Here Are the Winners of the 2022 Ig Nobel Prizes
Economics Prize
Citation: “Alessandro Pluchino, Alessio Emanuele Biondo, and Andrea Rapisarda, for explaining mathematically why success most often goes not to the most talented people but instead to the luckiest.”
There is a strong belief in Western culture that individual success is the result of personal attributes, most notably talent, intelligence, skill, perseverance, risk-taking, and old-fashioned hard work. As a result, we tend to place very successful people on pedestals. Not only do they bask in public admiration, but they are also more likely to be given additional honors, government grants, and professional opportunities. What’s often ignored is the role of luck in determining individual success, although that element has been receiving a bit more attention in recent years.

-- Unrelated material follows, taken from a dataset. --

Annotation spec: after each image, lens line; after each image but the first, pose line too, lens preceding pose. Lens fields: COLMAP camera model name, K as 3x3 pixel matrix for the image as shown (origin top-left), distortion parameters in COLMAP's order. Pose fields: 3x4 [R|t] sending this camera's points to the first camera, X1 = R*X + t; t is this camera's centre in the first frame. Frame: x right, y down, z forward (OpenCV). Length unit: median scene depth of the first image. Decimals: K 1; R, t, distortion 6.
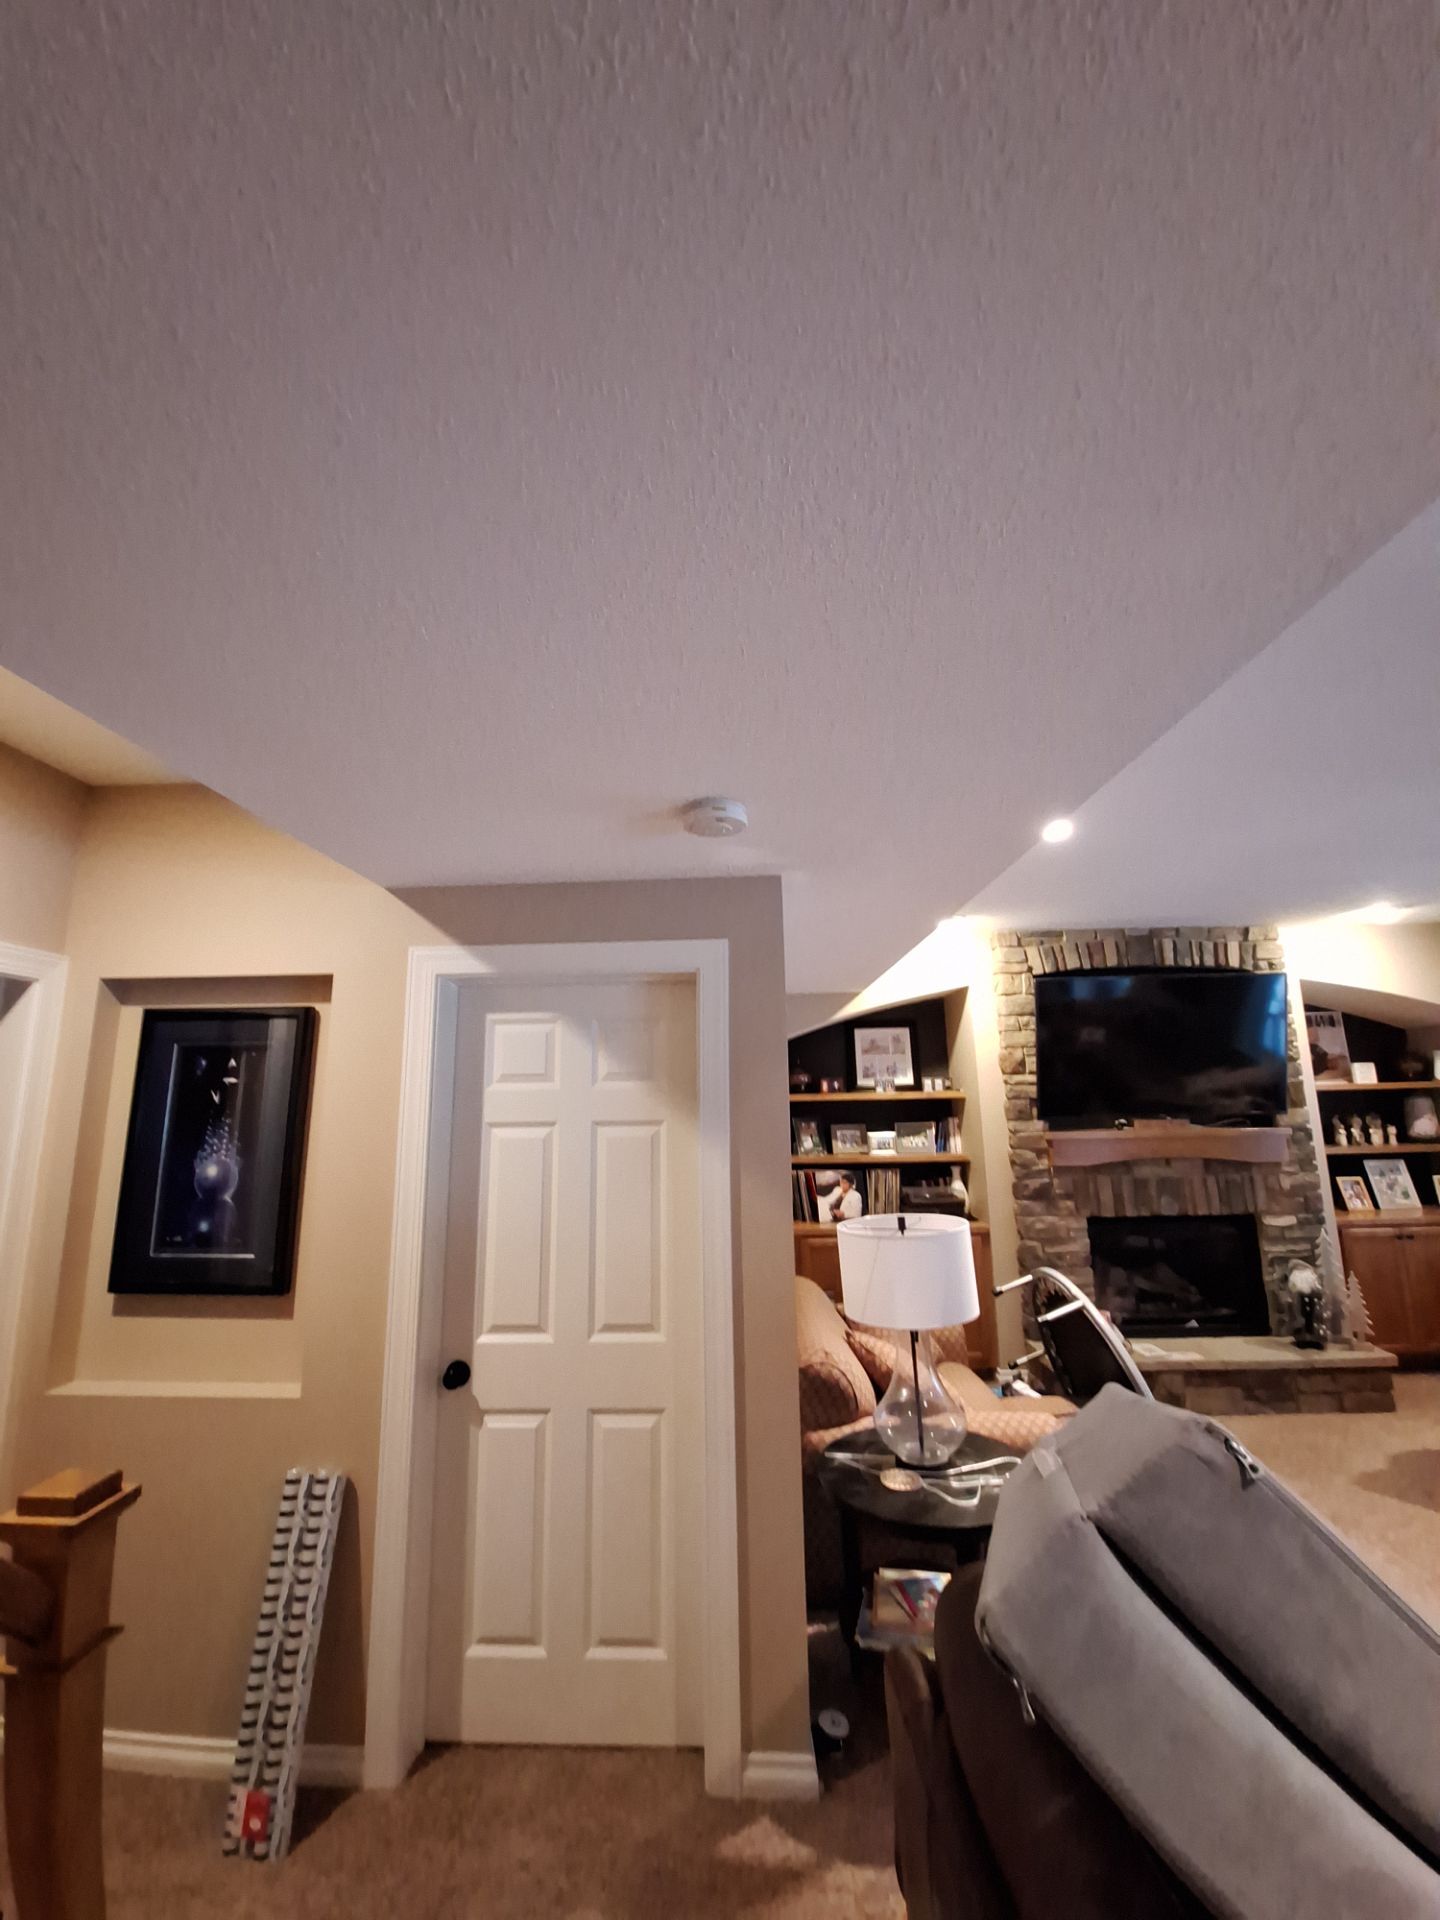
lens RADIAL K [[774.6, 0, 720.0], [0, 774.6, 960.0], [0, 0, 1]] dist [-0.008060, -0.000130]
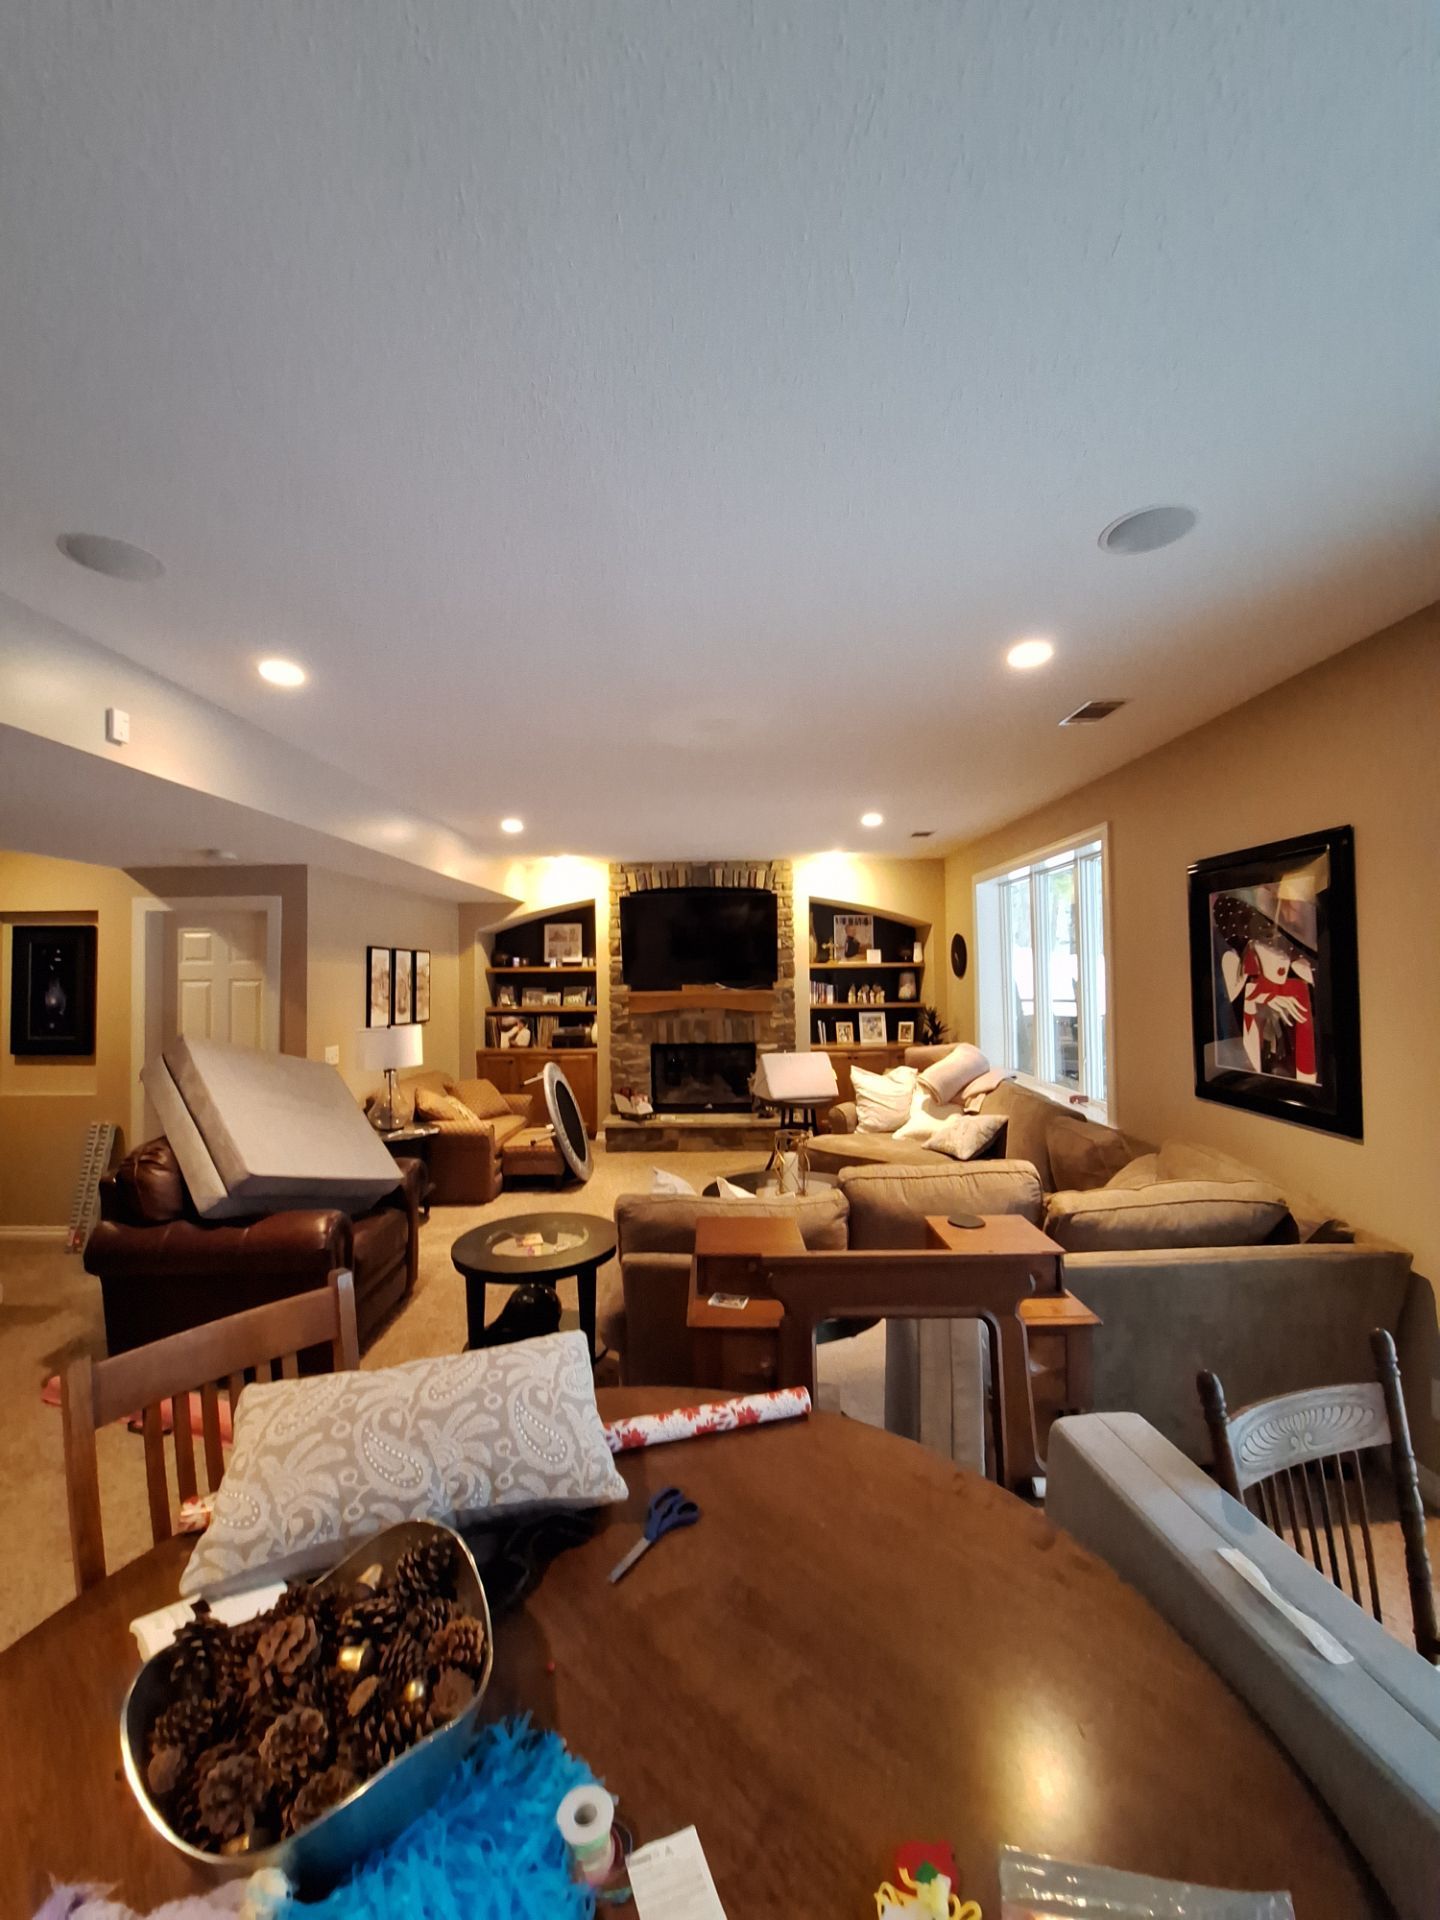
lens RADIAL K [[774.6, 0, 720.0], [0, 774.6, 960.0], [0, 0, 1]] dist [-0.008060, -0.000130]
pose [[0.999893, 0.006129, 0.013308, 0.588812], [-0.008192, 0.986930, 0.160939, -0.100665], [-0.012147, -0.161031, 0.986875, -0.565335]]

These Ig Nobel-winning authors noted in their 2018 paper that the qualities most often cited as leading to great success follow a normal Gaussian distribution around a mean. The average IQ is 100, for example, but nobody boasts an IQ of 1,000 or 10,000. “The same holds for efforts, as measured by hours worked,” the authors wrote. “Someone works more hours than the average and someone less, but nobody works a billion times more hours than anybody else.” However, the distribution of wealth follows a power law, with lots of poor people and a few hugely wealthy billionaires. This, the authors contend, “suggests that some hidden ingredient is at work behind the scenes.”
That hidden ingredient, they concluded, is random luck, based on the simple agent-based model the authors developed for this study. It’s not that talent, intelligence, hard work, and the like don’t matter. It’s just that many highly talented, intelligent, and hard-working people are frequently surpassed by far more mediocre folks, according to the usual measures of success (fame, wealth). Differences in education and income levels also matter when it comes to the likelihood of success. So the “naive meritocracy” that’s so pervasive in Western culture essentially switches cause and effect. Talent and hard work alone won’t be enough if you aren’t lucky enough to be in the right place at the right time.